Sounds like management and law need to collaborate, says Aarup. Traditionally, social work, medicine, nursing and education have had more obviously humanitarian possibilities, with the idea of learning while helping others an inherent part of the curriculum. In contrast, one doesn't usually associate management, engineering, architecture or law with mutual aid. In fact, these particular programs get a bad rap for producing what one cynical student referred to as "corporate whores."

Aarup suggests that these and other types of challenges illustrate the need for these faculties to work together towards developing concrete solutions so that students are able to incorporate a humanitarian approach into the work they do. She has hopes that such efforts would produce the kind of "creativity that comes from opposition."

Architecture professor Peter Sijpkes sees the tide towards activism and volunteerism in these programs as part of a much larger movement that includes the recent protests against globalization. Historically, says Sijpkes, politics move back and forth, from left to right, and back. Now, "it has looped back to the left, to social concerns. People are very interested in all sorts of things, in gardens, and housing and community," he says.

Having done his architectural training in the '60s, Sijpkes says he has no sympathy for the right-wing wave of the past few decades and he extends this criticism to current projects like the proposed super-hospital, which he sees as "retrograde" or Olympic Stadium in-the-making.

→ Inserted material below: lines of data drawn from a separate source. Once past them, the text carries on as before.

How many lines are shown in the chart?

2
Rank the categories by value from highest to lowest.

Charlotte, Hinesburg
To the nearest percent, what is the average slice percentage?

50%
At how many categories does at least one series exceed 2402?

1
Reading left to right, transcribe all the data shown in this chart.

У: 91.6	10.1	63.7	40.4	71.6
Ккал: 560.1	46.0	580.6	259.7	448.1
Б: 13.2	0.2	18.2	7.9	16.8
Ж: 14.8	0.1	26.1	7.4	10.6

In the School of Architecture, students gained valuable practical experience by volunteering for Habitat for Humanity, a worldwide organization seeking to build houses for the poor through volunteer labour and donations of money and materials. Last year, the McGill chapter of HFH helped renovate the Montreal Diet Dispensary, an agency that helps poor pregnant women, and aided with the building of two houses in St. Henri. In February they helped stage a "tent-in" to raise money for construction projects and raise awareness of homelessness. Summer projects include renovating Elizabeth House, a shelter for pregnant women.

Karen Wan of the McGill HFH chapter said, "going on a build was my salvation." The graduate student in architecture had become disenchanted with certain aspects of the profession. She cited the off-putting egotism of some professional architects, a general lack of design-consciousness in the commercial building market and changing rules in Quebec that no longer require an architect for buildings under a certain size.

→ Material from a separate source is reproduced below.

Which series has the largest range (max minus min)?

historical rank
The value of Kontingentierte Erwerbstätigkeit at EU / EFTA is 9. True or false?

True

Working with HFH provided Wan with practical experience in construction. "We're supposed to know about drainage, but it was nice to actually see how it works" she says. Hubert Hsu, another architecture master's student and member of the McGill HFH chapter, jokes: "Ya, I got to touch a hammer." But both students also talked about the experience of, as Hsu puts it, "killing two birds with one stone. I got to participate in community work and experience the building process."

Wan describes a recent HFH build in Patterson, New Jersey: "I didn't care that I was shoveling dirt because I met the people who were going to live in the house we were building. The kids would come see us every day with their mom. They were so happy, and felt so lucky that they could have a home."

HFH provides a family with housing in exchange for a down payment and 500 hours of sweat equity, their own labour, to help build their Habitat house and to help others do the same. The family is also given a 20-year interest-free loan and they receive financial counseling. "It's important that they are taking ownership of a home, compared to low-cost housing which is rented," says Hsu.

"I felt like I was helping someone for the rest of their lives."